*** Task data ***

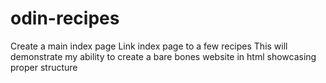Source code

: # odin-recipes
Create a main index page
Link index page to a few recipes
This will demonstrate my ability to create a bare bones website in html showcasing proper structure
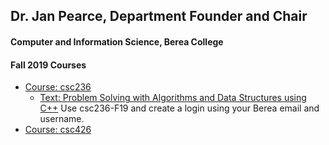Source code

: ## Dr. Jan Pearce, Department Founder and Chair

#### Computer and Information Science, Berea College

#### Fall 2019 Courses
- [Course: csc236](/csc236/index.md)
  - [Text: Problem Solving with Algorithms and Data Structures using C++](https://runestone.academy/runestone/books/published/cppds/index.html) 
Use csc236-F19 and create a login using your Berea email and username.
- [Course: csc426](/csc426/index.md)

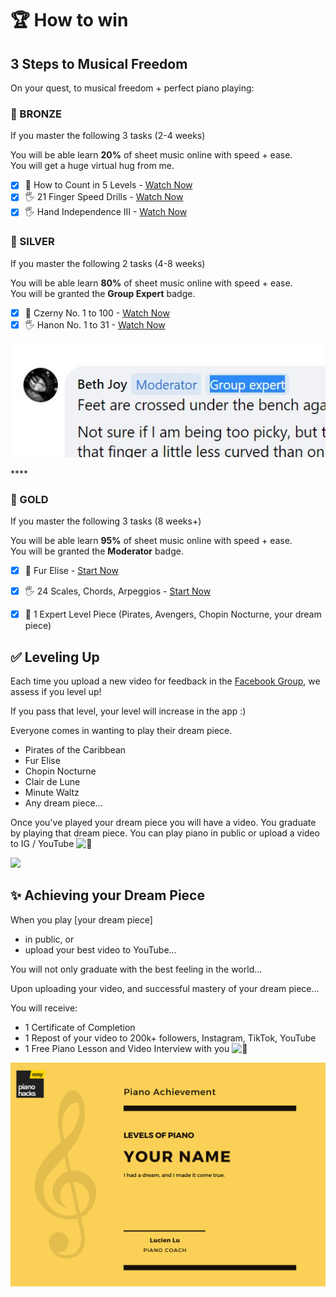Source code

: # 🏆 How to win

## 3 Steps to Musical Freedom 

On your quest, to musical freedom + perfect piano playing: 

### **🥉 BRONZE**

If you master the following 3 tasks \(2-4 weeks\)  
  
You will be able learn **20%** of sheet music online with speed + ease.   
You will get a huge virtual hug from me.

* [x] 🎼 How to Count in 5 Levels - [Watch Now](https://app.easypianohacks.com/dl/ewAiAHQAIgA6ADIAMwAsACIAcwAiADoAIgBjAGwAYQBzAHMALQBDAG8AdQByAHMAZQBzACIALAAiAHIAIgA6ACIANwBHAHMAZgBxAE8AMABQAFQAcwBtAHEAWABpAFIANQBiAGUAcQA0AGcAdwAiACwAIgBuACIAOgAiAFQAaABlACAAQgBhAHMAaQBjAHMAIgB9AA%3D%3D)
* [x] 🖐 21 Finger Speed Drills - [Watch Now](https://app.easypianohacks.com/dl/ewAiAHQAIgA6ADIAMwAsACIAcwAiADoAIgBjAGwAYQBzAHMALQBDAG8AdQByAHMAZQBzACIALAAiAHIAIgA6ACIAbgBJAE4AcQA0AGwASQAuAFEAbwBlAHoATwBFAFcAcQBJADMAMQBIADAAQQAiACwAIgBuACIAOgAiADIAMQAgAEYAaQBuAGcAZQByACAARAByAGkAbABsAHMAIgB9AA%3D%3D)
* [x] 🖐 Hand Independence III - [Watch Now](https://app.easypianohacks.com/dl/ewAiAHQAIgA6ADIAMwAsACIAcwAiADoAIgBjAGwAYQBzAHMALQBDAG8AdQByAHMAZQBzACIALAAiAHIAIgA6ACIAWQBVAFcAVwBMAEQANAByAFQAMABpAEoAWgBHAFQAVgBSAHkAcgBOAEUAZwAiACwAIgBuACIAOgAiAEYAaQB4ACAAQwBsAHUAbQBzAHkAIABIAGEAbgBkAHMAIgB9AA%3D%3D)

### **🥈 SILVER**

If you master the following 2 tasks \(4-8 weeks\)  
  
You will be able learn **80%** of sheet music online with speed + ease.   
You will be granted the **Group Expert** badge.

* [x] **🎼** Czerny No. 1 to 100 - [Watch Now](https://app.easypianohacks.com/dl/ewAiAHQAIgA6ADIAMwAsACIAcwAiADoAIgBjAGwAYQBzAHMALQBDAG8AdQByAHMAZQBzACIALAAiAHIAIgA6ACIAbgBFAGUAZABnAGsARwBoAFIAegBxADgAZABNAG0AMgB6AEkATABFADUAQQAiACwAIgBuACIAOgAiAEMAegBlAHIAbgB5ACAATgBvAC4AIAAxACAAdABvACAANQAiAH0A)
* [x] 🖐 Hanon No. 1 to 31 - [Watch Now](https://app.easypianohacks.com/dl/ewAiAHQAIgA6ADIAMwAsACIAcwAiADoAIgBjAGwAYQBzAHMALQBWAGkAZABlAG8AcwAiACwAIgByACIAOgAiAEcAVgBQAHIATABsAGcARQBSAE0ARwA5AGwAbgB6ADEAWQBYAFgAdABDAEEAIgAsACIAbgAiADoAIgBJAG4AdAByAG8AIAB0AG8AIABIAGEAbgBvAG4AIgB9AA%3D%3D)

![](.gitbook/assets/image%20%28124%29.png)

\*\*\*\*

### **🥇 GOLD**

If you master the following 3 tasks \(8 weeks+\)  
  
You will be able learn **95%** of sheet music online with speed + ease.   
You will be granted the **Moderator** badge.

* [x] 🎹 Fur Elise - [Start Now ](https://app.easypianohacks.com/dl/ewAiAHQAIgA6ADIAMwAsACIAcwAiADoAIgBjAGwAYQBzAHMALQBWAGkAZABlAG8AcwAiACwAIgByACIAOgAiAEMARwB6AHoAQwBIAEwAcABUAFgAaQA2AG8ASQBjAGQANQB0AGwAVQBkAHcAIgAsACIAbgAiADoAIgBGAHUAcgAgAEUAbABpAHMAZQAgACgAbQBtAC4AIAAxACAAdABvACAAOAApACIAfQA%3D)
* [x] 🖐 24 Scales, Chords, Arpeggios - [Start Now](https://app.easypianohacks.com/dl/ewAiAHQAIgA6ADIAMwAsACIAcwAiADoAIgBjAGwAYQBzAHMALQBDAG8AdQByAHMAZQBzACIALAAiAHIAIgA6ACIAegA1AFUATQB4AHAAbQA2AFEAVQBtAHEAWgBGAGoAYgBNAHcAZwB2AFgAdwAiACwAIgBuACIAOgAiAEwAZQB2AGUAbAAgADEAIABTAGMAYQBsAGUAcwAiAH0A)
* [x] 🎹 1 Expert Level Piece \(Pirates, Avengers, Chopin Nocturne, your dream piece\)





## ✅ Leveling Up

Each time you upload a new video for feedback in the [Facebook Group](https://www.facebook.com/groups/levelsofpiano/), we assess if you level up!

If you pass that level, your level will increase in the app :\)

Everyone comes in wanting to play their dream piece. 

* Pirates of the Caribbean
* Fur Elise
* Chopin Nocturne
* Clair de Lune
* Minute Waltz
* Any dream piece...

Once you've played your dream piece you will have a video. You graduate by playing that dream piece. You can play piano in public or upload a video to IG / YouTube ![&#x1F642;](https://static.xx.fbcdn.net/images/emoji.php/v9/t4c/1/16/1f642.png) 

![](https://i.gyazo.com/5fbf96ab9e8d96803c24799ef92621a0.gif)



## ✨ Achieving your Dream Piece

When you play \[your dream piece\] 

* in public, or 
* upload your best video to YouTube... 

You will not only graduate with the best feeling in the world...  
  
Upon uploading your video, and successful mastery of your dream piece...

You will receive:

* 1 Certificate of Completion
* 1 Repost of your video to 200k+ followers, Instagram, TikTok, YouTube
* 1 Free Piano Lesson and Video Interview with you ![&#x1F642;](https://static.xx.fbcdn.net/images/emoji.php/v9/t4c/1/16/1f642.png)

![](.gitbook/assets/image%20%2896%29.png)



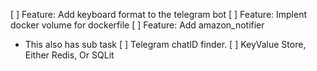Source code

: [ ] Feature: Add keyboard format to the telegram bot
[ ] Feature: Implent docker volume for dockerfile
[ ] Feature: Add amazon_notifier
  - This also has sub task
    [ ] Telegram chatID finder.
    [ ] KeyValue Store, Either Redis, Or SQLit
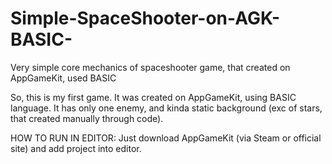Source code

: # Simple-SpaceShooter-on-AGK-BASIC-
Very simple core mechanics of spaceshooter game, that created on AppGameKit, used BASIC

So, this is my first game. It was created on AppGameKit, using BASIC language.
It has only one enemy, and kinda static background (exc of stars, that created manually through code).


HOW TO RUN IN EDITOR:
Just download AppGameKit (via Steam or official site) and add project into editor.
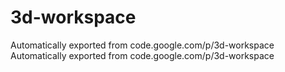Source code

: # 3d-workspace
Automatically exported from code.google.com/p/3d-workspace
Automatically exported from code.google.com/p/3d-workspace 

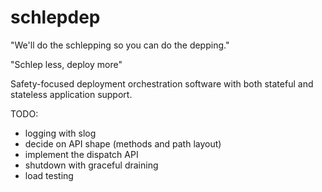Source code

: # schlepdep

"We'll do the schlepping so you can do the depping."

"Schlep less, deploy more"

Safety-focused deployment orchestration software with both stateful and stateless application support.

TODO:
- logging with slog
- decide on API shape (methods and path layout)
- implement the dispatch API
- shutdown with graceful draining
- load testing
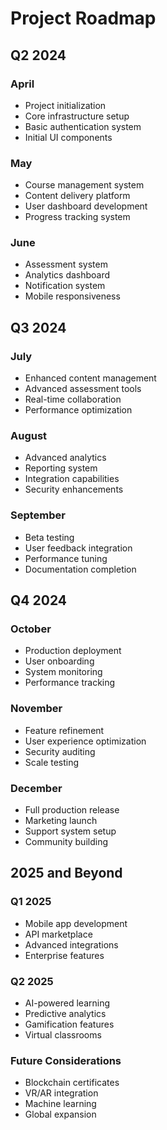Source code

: # Project Roadmap

## Q2 2024
### April
- Project initialization
- Core infrastructure setup
- Basic authentication system
- Initial UI components

### May
- Course management system
- Content delivery platform
- User dashboard development
- Progress tracking system

### June
- Assessment system
- Analytics dashboard
- Notification system
- Mobile responsiveness

## Q3 2024
### July
- Enhanced content management
- Advanced assessment tools
- Real-time collaboration
- Performance optimization

### August
- Advanced analytics
- Reporting system
- Integration capabilities
- Security enhancements

### September
- Beta testing
- User feedback integration
- Performance tuning
- Documentation completion

## Q4 2024
### October
- Production deployment
- User onboarding
- System monitoring
- Performance tracking

### November
- Feature refinement
- User experience optimization
- Security auditing
- Scale testing

### December
- Full production release
- Marketing launch
- Support system setup
- Community building

## 2025 and Beyond
### Q1 2025
- Mobile app development
- API marketplace
- Advanced integrations
- Enterprise features

### Q2 2025
- AI-powered learning
- Predictive analytics
- Gamification features
- Virtual classrooms

### Future Considerations
- Blockchain certificates
- VR/AR integration
- Machine learning
- Global expansion 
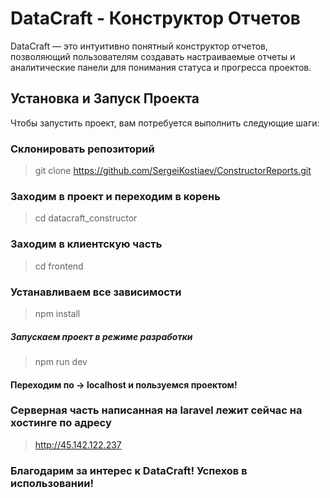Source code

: # DataCraft - Конструктор Отчетов

DataCraft — это интуитивно понятный конструктор отчетов, позволяющий пользователям создавать настраиваемые отчеты и аналитические панели для понимания статуса и прогресса проектов.

## Установка и Запуск Проекта

Чтобы запустить проект, вам потребуется выполнить следующие шаги:
 
### Cклонировать репозиторий 

> git clone https://github.com/SergeiKostiaev/ConstructorReports.git

### Заходим в проект и переходим в корень 

> cd datacraft_constructor

### Заходим в клиентскую часть

> cd frontend

### Устанавливаем все зависимости

> npm install

##### Запускаем проект в режиме разработки

> npm run dev 

#### Переходим по -> localhost и пользуемся проектом!

### Серверная часть написанная на laravel лежит сейчас на хостинге по адресу

> http://45.142.122.237

### Благодарим за интерес к DataCraft! Успехов в использовании!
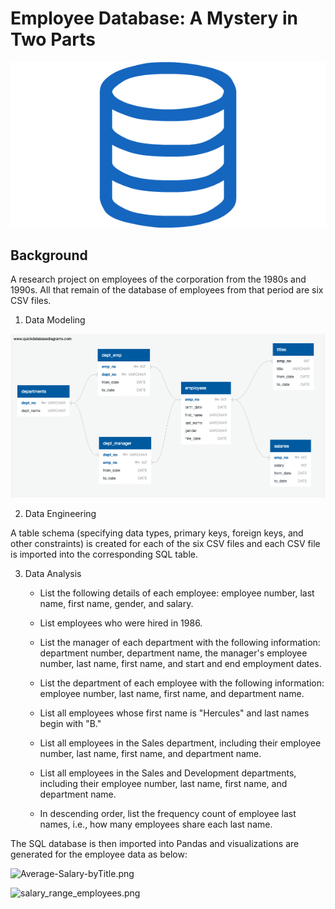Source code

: # Employee Database: A Mystery in Two Parts

![sql.png](sql.png)

## Background

A research project on employees of the corporation from the 1980s and 1990s. All that remain of the database of employees from that period are six CSV files.


1. Data Modeling

![ERD.png](ERD.png)

2. Data Engineering

A table schema (specifying data types, primary keys, foreign keys, and other constraints) is created for each of the six CSV files and each CSV file is imported into the corresponding SQL table.

3. Data Analysis

	* List the following details of each employee: employee number, last name, first name, gender, and salary.

	* List employees who were hired in 1986.

	* List the manager of each department with the following information: department number, department name, the manager's employee number, last name, first name, and start and end employment dates.

	* List the department of each employee with the following information: employee number, last name, first name, and department name.

	* List all employees whose first name is "Hercules" and last names begin with "B."

	* List all employees in the Sales department, including their employee number, last name, first name, and department name.

	* List all employees in the Sales and Development departments, including their employee number, last name, first name, and department name.

	* In descending order, list the frequency count of employee last names, i.e., how many employees share each last name.


The SQL database is then imported into Pandas and  visualizations are generated for the employee data as below:

![Average-Salary-byTitle.png](Average-Salary-byTitle.png)

![salary_range_employees.png](salary_range_employees.png)


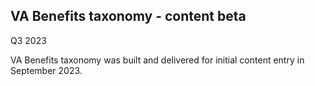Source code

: ## VA Benefits taxonomy - content beta
Q3 2023

VA Benefits taxonomy was built and delivered for initial content entry in September 2023. 

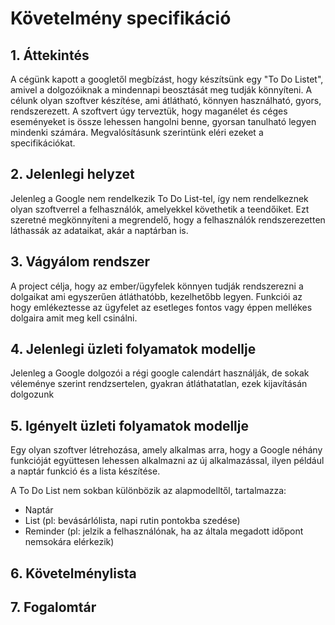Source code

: # Követelmény specifikáció
## 1. Áttekintés
A cégünk kapott a googletől megbízást, hogy készítsünk egy "To Do Listet", amivel a dolgozóiknak a mindennapi beosztását meg tudják könnyíteni. A célunk olyan szoftver készítése, ami átlátható, könnyen használható, gyors, rendszerezett. A szoftvert úgy terveztük, hogy maganélet és céges eseményeket is össze lehessen hangolni benne, gyorsan tanulható legyen mindenki számára. Megvalósításunk szerintünk eléri ezeket a specifikációkat. 


## 2. Jelenlegi helyzet

Jelenleg a Google nem rendelkezik To Do List-tel, így nem rendelkeznek olyan szoftverrel a felhasználók, amelyekkel követhetik a teendőiket. Ezt szeretné megkönnyíteni a megrendelő, hogy a felhasználók rendszerezetten láthassák az adataikat, akár a naptárban is.

## 3. Vágyálom rendszer
A project célja, hogy az ember/ügyfelek könnyen tudják rendszerezni a dolgaikat ami egyszerűen átláthatóbb, kezelhetőbb legyen. Funkciói az hogy emlékeztesse az ügyfelet az esetleges fontos vagy éppen mellékes dolgaira amit meg kell csinálni. 
## 4. Jelenlegi üzleti folyamatok modellje
Jelenleg a Google dolgozói a régi google calendárt használják, de sokak véleménye szerint rendzsertelen, gyakran átláthatatlan, ezek kijavításán dolgozunk 

## 5. Igényelt üzleti folyamatok modellje

Egy olyan szoftver létrehozása, amely alkalmas arra, hogy a Google néhány funkcióját együttesen lehessen alkalmazni az új alkalmazással, ilyen például a naptár funkció és a lista készítése.

A To Do List nem sokban különbözik az alapmodelltől, tartalmazza:

- Naptár
- List (pl: bevásárlólista, napi rutin pontokba szedése)
- Reminder (pl: jelzik a felhasználónak, ha az általa megadott időpont nemsokára elérkezik)

## 6. Követelménylista

## 7. Fogalomtár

*** End of Task data ***

**About this task**:
In the data above, the stretch from the line with "#### Переходим по" through the line with "2. Data Engineering" is to be returned exactly, minus any pictures.

**Output for this task**:
#### Переходим по -> localhost и пользуемся проектом!

### Серверная часть написанная на laravel лежит сейчас на хостинге по адресу

> http://45.142.122.237

### Благодарим за интерес к DataCraft! Успехов в использовании!
Source code

: # Employee Database: A Mystery in Two Parts

![sql.png](sql.png)

## Background

A research project on employees of the corporation from the 1980s and 1990s. All that remain of the database of employees from that period are six CSV files.


1. Data Modeling

![ERD.png](ERD.png)

2. Data Engineering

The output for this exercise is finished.